Republican Gov. Mike DeWine says Ohio’s mask mandate and most other coronavirus-related state orders will end on June 2, allowing three weeks for more people to get vaccinated before then.
He said Wednesday that applies to all of the state’s COVID-19 orders – such as distancing in restaurants and the mask mandate – except those for nursing homes and other long-term care facilities. However, he noted that stores and businesses still may require customers to be masked.
He also announced some big incentives for people to get vaccinated. Beginning May 26, adults who have received at least one dose of the vaccine may enter a lottery that will provide a $1 million prize each Wednesday for five weeks. On May 18, young people who have been vaccinated can register with the state for a drawing to win a full, four-year scholarship to an Ohio public university, a prize to be offered in five consecutive drawings.
In announcing the news, the governor cited the sharp drop in the number of COVID-19 cases and hospitalizations and high vaccination rates among people 65 and older. He also said the vaccine is a “tested and proven weapon” that all Ohioans 12 and older can now avail themselves of.
“It’s time to end the health orders. It’s been a year. You’ve followed the protocols,” DeWine said. “You’ve done what we’ve asked. You’ve bravely fought this virus.”
“There comes a time when individual responsibility must take over,” he added.
In a March 4 primetime address, the governor had said he would lift remaining mandates once the state hit 50 coronavirus cases per 100,000 people for two weeks. At the time, the figure was 179 cases per 100,000 people; it had dropped to 123 cases as of this week.

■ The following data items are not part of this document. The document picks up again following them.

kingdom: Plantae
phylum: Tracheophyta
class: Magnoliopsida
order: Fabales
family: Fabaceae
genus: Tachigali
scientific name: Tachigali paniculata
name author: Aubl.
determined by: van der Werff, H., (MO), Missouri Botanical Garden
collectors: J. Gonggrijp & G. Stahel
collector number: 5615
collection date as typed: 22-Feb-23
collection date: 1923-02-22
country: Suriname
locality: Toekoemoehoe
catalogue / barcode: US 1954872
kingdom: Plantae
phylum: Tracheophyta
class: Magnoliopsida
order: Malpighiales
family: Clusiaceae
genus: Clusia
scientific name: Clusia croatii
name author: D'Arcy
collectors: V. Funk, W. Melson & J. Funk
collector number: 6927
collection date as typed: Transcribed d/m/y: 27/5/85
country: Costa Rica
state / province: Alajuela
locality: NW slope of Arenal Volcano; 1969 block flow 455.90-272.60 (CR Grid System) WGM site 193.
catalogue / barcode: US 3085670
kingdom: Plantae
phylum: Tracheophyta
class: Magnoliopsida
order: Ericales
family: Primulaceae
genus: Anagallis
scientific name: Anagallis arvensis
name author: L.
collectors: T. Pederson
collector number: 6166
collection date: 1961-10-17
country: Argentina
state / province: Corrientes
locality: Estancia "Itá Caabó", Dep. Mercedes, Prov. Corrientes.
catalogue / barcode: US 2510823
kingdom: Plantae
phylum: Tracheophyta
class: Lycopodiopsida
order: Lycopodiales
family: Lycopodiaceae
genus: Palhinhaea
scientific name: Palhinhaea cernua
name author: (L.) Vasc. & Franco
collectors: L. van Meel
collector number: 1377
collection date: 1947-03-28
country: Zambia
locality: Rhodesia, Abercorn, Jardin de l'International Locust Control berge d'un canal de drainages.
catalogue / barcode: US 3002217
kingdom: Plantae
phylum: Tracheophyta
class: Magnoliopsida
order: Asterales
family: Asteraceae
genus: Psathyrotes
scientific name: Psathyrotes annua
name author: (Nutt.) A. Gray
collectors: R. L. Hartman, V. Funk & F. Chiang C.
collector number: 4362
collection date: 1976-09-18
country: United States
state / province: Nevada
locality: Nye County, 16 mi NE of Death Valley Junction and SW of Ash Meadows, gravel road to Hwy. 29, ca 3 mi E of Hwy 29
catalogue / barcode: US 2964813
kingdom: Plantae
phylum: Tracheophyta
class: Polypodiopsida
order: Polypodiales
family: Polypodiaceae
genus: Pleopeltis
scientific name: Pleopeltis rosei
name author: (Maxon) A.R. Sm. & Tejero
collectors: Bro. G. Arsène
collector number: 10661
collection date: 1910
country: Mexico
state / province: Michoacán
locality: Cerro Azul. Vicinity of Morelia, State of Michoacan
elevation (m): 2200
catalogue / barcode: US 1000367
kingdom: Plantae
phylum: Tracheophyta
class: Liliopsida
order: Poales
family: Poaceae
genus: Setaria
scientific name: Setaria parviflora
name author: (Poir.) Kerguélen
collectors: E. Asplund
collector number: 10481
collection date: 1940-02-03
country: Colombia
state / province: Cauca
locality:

Despite DeWine’s message, he also had little choice in removing the mandates. His speech came only a few weeks before fellow GOP lawmakers could have voted to immediately remove all mandates, per a bill passed earlier this year over the governor’s veto. That legislation takes effect June 23. House Republicans signaled their intention to introduce a resolution Wednesday in preparation for a June 23 vote.
“There’s a strong sentiment that the health orders need to be dissolved,” House Speaker Bob Cupp, a Lima Republican, said earlier Wednesday.
Senate President Matt Huffman, another Lima Republican, also said Wednesday it was time for the end of mandates.
“Ohioans care about getting their businesses open and doing other things that will allow some freedom,” Huffman said.
Also Wednesday, DeWine spokesperson Dan Tierney confirmed that employees of executive branch agencies – who have been working almost exclusively from home – would return to their offices in stages beginning July 6.
DeWine implemented the current mask mandate in July as case numbers rose. That followed a mandatory mask order in April 2020 that he rescinded just a day later under intense criticism that the directive was “one government mandate too far.”
The seven-day rolling average of daily new cases in Ohio did not increase over the past two weeks, going from about 1,522 new cases per day on April 26 to 1,207 new cases per day on May 10, according to data collected by the Johns Hopkins University Center for Systems Science and Engineering.
More than 4.2 million people in Ohio had completed the vaccination process as of Tuesday, or about 36% of the population. But the number of people seeking vaccines has dropped in recent weeks, with an average of about 16,500 starting the process last week, down from figures above 80,000 in April.
In addition to his daily or weekly midday briefings, DeWine previously addressed Ohioans about the pandemic in primetime speeches Nov. 11 and July 15.
Also Wednesday, a federal judge denied Republican Attorney General Dave Yost’s request for a temporary order preventing U.S. Treasury Secretary Janet Yellen from enforcing a provision of the American Rescue Plan Act that says states can’t use their recovery dollars to offset tax cuts or credits.
Judge Douglas Cole said Ohio has a strong chance of proving the tax rule unconstitutionally ambiguous. But the judge also found that granting the order against Yellen wouldn’t provide Ohio the relief it seeks, because Treasury’s rules for the money are still being worked out, the state hasn’t yet received its money and Yellen has not yet tried to recoup anything.